Steven J Fowler’s Selected Scribbling and Scrawling (ZimZalla, 2018) is a collection of what Fowler calls ‘scrawlpoems, scribblepoems, asemic poems, pansemic poems, doodle poems and other messes’. His scribbliness is less extreme than some of the others listed above, and reminds me of handwritten visual poetry by the likes of Carlfriedrich Claus, Robert Corydon and Edgard Braga. Fowler takes handwriting for a run, and sometimes lets it off the leash. A collaboration between Christopher Stackhouse and John Keene, Seismosis (1913 Press, 2006), pairs Stackhouse’s delicate, complex scribbled drawings with a variety of experimental poetry styles by Keene. Keene is trying to put his friend’s shapes into words, approaching from several angles, from the formal to the lyrical. Certain lines in Stackhouse’s drawings give me an impression of three-dimensional paths being traced by electrical sparks.

Henri Michaux was famous as an explorer: both of his own psyche using substances, and as an experimenter in literature and art. He painted many pages of simple, almost pictographic compositions which have been called signes. Although Michaux visited Asia and studied Chinese writing systems, most of his brush writing experiments feel more personal than Asian. Prehistoric rock art was another of his interests, and was perhaps a stronger influence on the evolution of his signes than were Chinese characters. I remember seeing his ‘Mouvements’ (republished in Face aux verrous, Gallimard, 1992, but first published in 1951) for the first time, and wondering what they were. Dancing critters and people in motion drawn with a minimum number of rough brush strokes, or were some of them partially written Chinese characters? Along with Leftwich’s, these images inspired me to pursue a basic, first principle approach to Chinese brush use.

Even harder to locate geographically is Mirtha Dermisache’s oeuvre.
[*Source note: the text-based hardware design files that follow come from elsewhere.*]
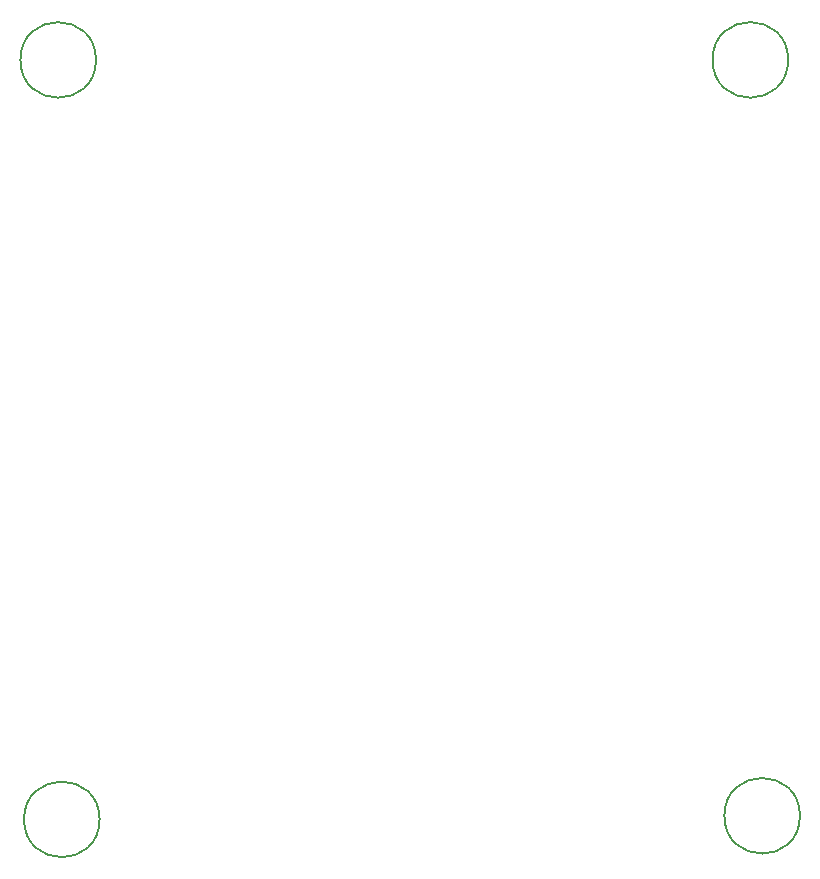
<source format=gbr>
%TF.GenerationSoftware,KiCad,Pcbnew,7.0.10-7.0.10~ubuntu22.04.1*%
%TF.CreationDate,2024-02-12T01:26:09+01:00*%
%TF.ProjectId,screw_terminal_breakout_board_esp32,73637265-775f-4746-9572-6d696e616c5f,rev?*%
%TF.SameCoordinates,Original*%
%TF.FileFunction,Other,Comment*%
%FSLAX46Y46*%
G04 Gerber Fmt 4.6, Leading zero omitted, Abs format (unit mm)*
G04 Created by KiCad (PCBNEW 7.0.10-7.0.10~ubuntu22.04.1) date 2024-02-12 01:26:09*
%MOMM*%
%LPD*%
G01*
G04 APERTURE LIST*
%ADD10C,0.150000*%
G04 APERTURE END LIST*
D10*
%TO.C,H4*%
X113280000Y-60080000D02*
G75*
G03*
X106880000Y-60080000I-3200000J0D01*
G01*
X106880000Y-60080000D02*
G75*
G03*
X113280000Y-60080000I3200000J0D01*
G01*
%TO.C,H3*%
X171880000Y-60080000D02*
G75*
G03*
X165480000Y-60080000I-3200000J0D01*
G01*
X165480000Y-60080000D02*
G75*
G03*
X171880000Y-60080000I3200000J0D01*
G01*
%TO.C,H2*%
X113582944Y-124382944D02*
G75*
G03*
X107182944Y-124382944I-3200000J0D01*
G01*
X107182944Y-124382944D02*
G75*
G03*
X113582944Y-124382944I3200000J0D01*
G01*
%TO.C,H1*%
X172880000Y-124080000D02*
G75*
G03*
X166480000Y-124080000I-3200000J0D01*
G01*
X166480000Y-124080000D02*
G75*
G03*
X172880000Y-124080000I3200000J0D01*
G01*
%TD*%
M02*

</source>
Beginning in the 1960s, Dermisache made a variety of abstractions of writing, ranging in style from rawly scribbled to carefully placed strokes. Below shows an atypical, extremely rushed piece. When film-maker Hugo Santiago showed Dermisache’s work to Roland Barthes, the latter wrote her a letter in 1971 that began a productive friendship. Throughout her career, Dermisache was integrated more deeply into the visual art milieu than the literary. However, a recently published collection of her older creations, Selected Writings (Siglio/Ugly Duckling Presse, 2018), might change that. She seems to be reaching for a kind of meta-writing, forms which give an impression of writing, without allowing you to read words. Roland Barthes produced some writing-like drawings, some of them described as ‘contre-écritures’, counter-writings. A few of the examples published in Luna-Park #2 (1977), an issue subtitled graphies, could be described as spidery or twitchy pencil marks, poking around the edges of being writing. Several of his drawings are in the collection of the Bibliothèque nationale de France.